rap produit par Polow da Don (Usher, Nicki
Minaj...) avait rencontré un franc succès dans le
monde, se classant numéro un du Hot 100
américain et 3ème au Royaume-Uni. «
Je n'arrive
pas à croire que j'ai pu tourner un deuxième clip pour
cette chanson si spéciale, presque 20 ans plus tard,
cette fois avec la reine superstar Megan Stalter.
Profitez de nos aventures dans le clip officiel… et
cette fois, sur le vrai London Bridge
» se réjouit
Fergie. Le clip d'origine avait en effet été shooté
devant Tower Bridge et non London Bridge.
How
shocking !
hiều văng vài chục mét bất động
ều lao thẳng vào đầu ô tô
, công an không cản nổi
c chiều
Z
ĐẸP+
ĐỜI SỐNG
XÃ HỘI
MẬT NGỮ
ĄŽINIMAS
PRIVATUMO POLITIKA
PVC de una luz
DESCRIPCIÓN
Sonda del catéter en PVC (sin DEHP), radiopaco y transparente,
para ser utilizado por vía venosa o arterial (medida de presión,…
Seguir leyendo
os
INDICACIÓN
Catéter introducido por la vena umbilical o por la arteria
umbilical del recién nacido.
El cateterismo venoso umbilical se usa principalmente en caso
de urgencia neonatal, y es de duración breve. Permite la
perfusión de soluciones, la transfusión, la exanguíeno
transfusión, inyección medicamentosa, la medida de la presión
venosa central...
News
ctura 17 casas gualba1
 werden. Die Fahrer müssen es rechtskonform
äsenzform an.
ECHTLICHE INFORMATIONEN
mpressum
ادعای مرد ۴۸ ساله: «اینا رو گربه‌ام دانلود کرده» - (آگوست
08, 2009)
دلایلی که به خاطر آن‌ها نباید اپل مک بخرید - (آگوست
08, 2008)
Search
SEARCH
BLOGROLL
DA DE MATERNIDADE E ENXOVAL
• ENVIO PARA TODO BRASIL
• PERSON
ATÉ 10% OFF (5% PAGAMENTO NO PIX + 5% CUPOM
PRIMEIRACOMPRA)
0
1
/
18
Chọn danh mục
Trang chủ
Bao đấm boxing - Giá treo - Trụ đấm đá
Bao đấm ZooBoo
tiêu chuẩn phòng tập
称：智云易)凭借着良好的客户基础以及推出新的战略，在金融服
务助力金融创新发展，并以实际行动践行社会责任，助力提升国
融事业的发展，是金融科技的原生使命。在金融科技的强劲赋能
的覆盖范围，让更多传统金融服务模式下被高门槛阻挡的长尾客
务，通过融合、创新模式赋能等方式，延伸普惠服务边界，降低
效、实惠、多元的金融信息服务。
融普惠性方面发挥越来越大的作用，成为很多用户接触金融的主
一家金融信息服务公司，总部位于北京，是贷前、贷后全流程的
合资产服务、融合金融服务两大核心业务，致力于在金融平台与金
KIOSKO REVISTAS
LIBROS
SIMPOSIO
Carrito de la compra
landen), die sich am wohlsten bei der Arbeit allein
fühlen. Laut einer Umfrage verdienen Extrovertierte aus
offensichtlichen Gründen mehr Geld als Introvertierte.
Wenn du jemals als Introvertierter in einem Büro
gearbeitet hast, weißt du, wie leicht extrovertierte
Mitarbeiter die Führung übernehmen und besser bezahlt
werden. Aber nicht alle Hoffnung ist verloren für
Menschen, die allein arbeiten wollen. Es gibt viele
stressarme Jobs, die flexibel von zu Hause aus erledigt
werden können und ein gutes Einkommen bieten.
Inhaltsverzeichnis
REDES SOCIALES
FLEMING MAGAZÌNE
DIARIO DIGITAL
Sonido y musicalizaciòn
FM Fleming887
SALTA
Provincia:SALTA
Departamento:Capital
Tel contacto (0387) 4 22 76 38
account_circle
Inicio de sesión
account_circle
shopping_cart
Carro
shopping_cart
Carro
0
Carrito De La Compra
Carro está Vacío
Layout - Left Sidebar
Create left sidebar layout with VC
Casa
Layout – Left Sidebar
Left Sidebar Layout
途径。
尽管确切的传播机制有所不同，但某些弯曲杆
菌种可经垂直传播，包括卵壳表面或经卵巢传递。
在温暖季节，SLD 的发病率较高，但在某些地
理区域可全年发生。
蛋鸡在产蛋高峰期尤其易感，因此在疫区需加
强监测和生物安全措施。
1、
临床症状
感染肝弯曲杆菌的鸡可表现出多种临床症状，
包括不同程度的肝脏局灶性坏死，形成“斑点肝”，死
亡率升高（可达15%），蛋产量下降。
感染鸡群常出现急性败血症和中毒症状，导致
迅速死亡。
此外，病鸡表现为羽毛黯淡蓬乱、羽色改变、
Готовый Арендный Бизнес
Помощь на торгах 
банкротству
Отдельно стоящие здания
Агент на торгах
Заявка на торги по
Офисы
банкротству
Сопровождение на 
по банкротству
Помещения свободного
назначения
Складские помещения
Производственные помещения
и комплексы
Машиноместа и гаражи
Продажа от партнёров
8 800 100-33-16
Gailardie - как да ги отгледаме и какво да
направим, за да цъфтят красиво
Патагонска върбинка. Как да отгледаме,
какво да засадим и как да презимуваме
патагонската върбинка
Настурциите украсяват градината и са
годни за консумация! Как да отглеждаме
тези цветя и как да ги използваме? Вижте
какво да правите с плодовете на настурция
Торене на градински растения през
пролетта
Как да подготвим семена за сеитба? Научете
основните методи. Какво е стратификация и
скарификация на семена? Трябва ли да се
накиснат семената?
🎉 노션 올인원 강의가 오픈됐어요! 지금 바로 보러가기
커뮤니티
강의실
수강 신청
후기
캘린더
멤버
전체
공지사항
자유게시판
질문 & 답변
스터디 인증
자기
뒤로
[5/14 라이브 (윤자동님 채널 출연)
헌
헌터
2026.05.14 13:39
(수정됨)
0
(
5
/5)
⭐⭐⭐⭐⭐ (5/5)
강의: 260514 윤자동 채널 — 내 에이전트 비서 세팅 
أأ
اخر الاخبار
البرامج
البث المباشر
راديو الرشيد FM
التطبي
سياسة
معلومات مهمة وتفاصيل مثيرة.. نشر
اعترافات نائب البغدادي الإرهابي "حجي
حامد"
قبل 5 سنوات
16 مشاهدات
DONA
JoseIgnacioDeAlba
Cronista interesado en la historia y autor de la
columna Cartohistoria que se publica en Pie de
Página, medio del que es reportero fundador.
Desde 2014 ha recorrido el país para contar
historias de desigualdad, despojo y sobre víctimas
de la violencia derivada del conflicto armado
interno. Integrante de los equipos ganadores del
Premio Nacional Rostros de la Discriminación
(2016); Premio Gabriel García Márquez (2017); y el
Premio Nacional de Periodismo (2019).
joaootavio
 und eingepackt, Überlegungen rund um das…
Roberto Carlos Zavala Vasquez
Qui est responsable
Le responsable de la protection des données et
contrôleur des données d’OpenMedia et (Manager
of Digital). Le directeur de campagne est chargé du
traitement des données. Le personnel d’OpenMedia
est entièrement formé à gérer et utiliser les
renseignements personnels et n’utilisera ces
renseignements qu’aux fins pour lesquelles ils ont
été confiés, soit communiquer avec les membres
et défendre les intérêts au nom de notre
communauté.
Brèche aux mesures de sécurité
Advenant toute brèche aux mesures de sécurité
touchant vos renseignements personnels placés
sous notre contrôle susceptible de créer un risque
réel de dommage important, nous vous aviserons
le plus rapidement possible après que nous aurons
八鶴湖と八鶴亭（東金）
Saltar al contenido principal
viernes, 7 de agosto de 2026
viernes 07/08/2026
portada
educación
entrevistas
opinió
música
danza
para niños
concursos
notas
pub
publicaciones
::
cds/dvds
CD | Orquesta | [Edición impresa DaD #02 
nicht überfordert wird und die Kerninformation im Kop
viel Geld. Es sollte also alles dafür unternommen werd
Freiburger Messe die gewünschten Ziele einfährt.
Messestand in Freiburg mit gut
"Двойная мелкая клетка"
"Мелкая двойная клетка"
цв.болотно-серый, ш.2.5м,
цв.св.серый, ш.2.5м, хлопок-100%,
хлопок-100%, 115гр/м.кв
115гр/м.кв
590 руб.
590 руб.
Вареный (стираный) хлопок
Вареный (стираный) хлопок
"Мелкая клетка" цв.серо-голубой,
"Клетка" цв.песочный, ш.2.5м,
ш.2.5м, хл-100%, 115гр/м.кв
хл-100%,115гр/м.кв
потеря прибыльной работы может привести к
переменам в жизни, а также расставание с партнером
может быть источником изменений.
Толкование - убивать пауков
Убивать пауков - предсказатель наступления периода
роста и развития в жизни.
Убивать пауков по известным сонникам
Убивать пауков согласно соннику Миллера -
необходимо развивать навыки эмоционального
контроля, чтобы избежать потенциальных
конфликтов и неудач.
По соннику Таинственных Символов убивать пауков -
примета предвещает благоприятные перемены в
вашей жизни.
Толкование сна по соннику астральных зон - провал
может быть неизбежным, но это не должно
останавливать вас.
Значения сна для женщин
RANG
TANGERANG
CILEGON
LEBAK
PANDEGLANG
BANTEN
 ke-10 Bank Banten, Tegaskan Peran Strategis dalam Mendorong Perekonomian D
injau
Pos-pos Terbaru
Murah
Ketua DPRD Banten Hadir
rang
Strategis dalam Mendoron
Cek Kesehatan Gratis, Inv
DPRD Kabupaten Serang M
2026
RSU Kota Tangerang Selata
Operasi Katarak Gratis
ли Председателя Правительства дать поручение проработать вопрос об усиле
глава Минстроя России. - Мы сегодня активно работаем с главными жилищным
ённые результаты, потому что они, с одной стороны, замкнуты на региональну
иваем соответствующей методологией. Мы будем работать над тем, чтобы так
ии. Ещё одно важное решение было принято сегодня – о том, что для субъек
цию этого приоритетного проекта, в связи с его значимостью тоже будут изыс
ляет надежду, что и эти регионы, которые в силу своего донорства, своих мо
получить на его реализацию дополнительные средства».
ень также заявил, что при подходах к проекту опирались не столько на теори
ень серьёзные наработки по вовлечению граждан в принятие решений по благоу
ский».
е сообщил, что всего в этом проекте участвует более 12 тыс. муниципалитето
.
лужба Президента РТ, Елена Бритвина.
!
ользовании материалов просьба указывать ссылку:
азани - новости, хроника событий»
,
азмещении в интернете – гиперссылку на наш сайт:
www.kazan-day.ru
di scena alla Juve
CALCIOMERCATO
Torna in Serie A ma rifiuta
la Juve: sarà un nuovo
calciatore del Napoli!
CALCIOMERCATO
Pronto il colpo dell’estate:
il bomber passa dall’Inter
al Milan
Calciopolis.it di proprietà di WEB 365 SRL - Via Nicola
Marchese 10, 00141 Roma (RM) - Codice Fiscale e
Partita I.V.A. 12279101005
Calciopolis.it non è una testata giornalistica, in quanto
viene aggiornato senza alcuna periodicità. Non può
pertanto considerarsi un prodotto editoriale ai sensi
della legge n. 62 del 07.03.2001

- WHAT THE EXERCISE ASKS
Return every line from the start of the entries down to the line containing "دلایلی که به", including that line, and copy each one without any change.

- TASK SOLUTION
rap produit par Polow da Don (Usher, Nicki
Minaj...) avait rencontré un franc succès dans le
monde, se classant numéro un du Hot 100
américain et 3ème au Royaume-Uni. «
Je n'arrive
pas à croire que j'ai pu tourner un deuxième clip pour
cette chanson si spéciale, presque 20 ans plus tard,
cette fois avec la reine superstar Megan Stalter.
Profitez de nos aventures dans le clip officiel… et
cette fois, sur le vrai London Bridge
» se réjouit
Fergie. Le clip d'origine avait en effet été shooté
devant Tower Bridge et non London Bridge.
How
shocking !
hiều văng vài chục mét bất động
ều lao thẳng vào đầu ô tô
, công an không cản nổi
c chiều
Z
ĐẸP+
ĐỜI SỐNG
XÃ HỘI
MẬT NGỮ
ĄŽINIMAS
PRIVATUMO POLITIKA
PVC de una luz
DESCRIPCIÓN
Sonda del catéter en PVC (sin DEHP), radiopaco y transparente,
para ser utilizado por vía venosa o arterial (medida de presión,…
Seguir leyendo
os
INDICACIÓN
Catéter introducido por la vena umbilical o por la arteria
umbilical del recién nacido.
El cateterismo venoso umbilical se usa principalmente en caso
de urgencia neonatal, y es de duración breve. Permite la
perfusión de soluciones, la transfusión, la exanguíeno
transfusión, inyección medicamentosa, la medida de la presión
venosa central...
News
ctura 17 casas gualba1
 werden. Die Fahrer müssen es rechtskonform
äsenzform an.
ECHTLICHE INFORMATIONEN
mpressum
ادعای مرد ۴۸ ساله: «اینا رو گربه‌ام دانلود کرده» - (آگوست
08, 2009)
دلایلی که به خاطر آن‌ها نباید اپل مک بخرید - (آگوست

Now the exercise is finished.